Alltagserlebnisse eines Radfahrenden #26

Heute (21.6.2019) bin ich mal wieder weit weg von Pforzheim unterwegs.

1 – Ein Autofahrer überholt in einer Rechtskurve bei Gegenverkehr, bergauf und hat auch noch sein Smartphone in der Hand. Ich rufe Abstand, er schaut zurück und zeigt mir seinen Mittelfinger.

2 – Ich bereue, dass ich der Radrouten-Beschilderung gefolgt bin, um von Rutesheim nach Renningen zu kommen, statt die Landstraße zu nehmen, auf der es sogar einen begleitenden Radweg gibt. Stattdessen bin ich umständlich durch den Wald mit mehreren steilen Steigungen geführt worden.

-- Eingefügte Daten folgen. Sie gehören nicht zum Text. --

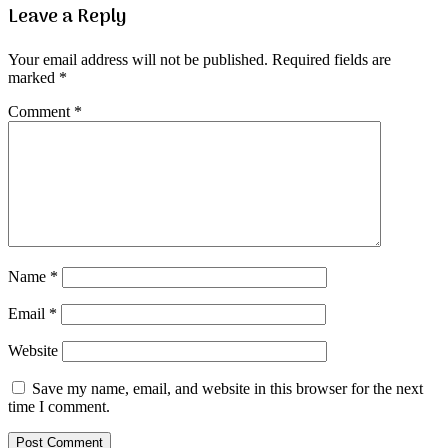
Leave a Reply
Your email address will not be published.
Required fields are
marked
*
Comment
*
Name
*
Email
*
Website
Save my name, email, and website in this browser for the next
time I comment.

Teilweise ist die Beschilderung nicht eindeutig und an manchen Gabelungen fehlt sie komplett. Ich entscheide mich schließlich mit OsmAnd für eine Abkürzung zur Landstraße und komme an einem Punkt mitten in einer lang gezogenen Kurve heraus, wo man kaum den Verkehr einsehen kann und wo man 100 km/h fährt. Nicht schön.

3 – In Renningen angekommen bin ich überrascht von der Fahrradinfrastruktur, wie z. B. rote Radfurten an Kreuzungen. An einer der Straßen gibt es einen begleitenden Radweg, der aber leider mitten auf der Straße endet. Alle Einbahnstraßen, die ich sehe, sind für Radfahrende in Gegenrichtung freigegeben. Und die Hauptstraße ist durchgehend auf Tempo 30 beschränkt. Sehr angenehm zu fahren.

4 – Ein Autofahrer mit Anhänger nimmt mir die Vorfahrt, soll der Radfahrer doch bremsen.

(Direktlink)

Später am Abend bin ich dann endlich mal wieder bei der Demo für den Bau eines Radwegs zwischen Perouse und Malmsheim. Die Hintergründe dafür gibt es in diesem Blogbeitrag. 14 Radfahrende sind dieses Mal dabei.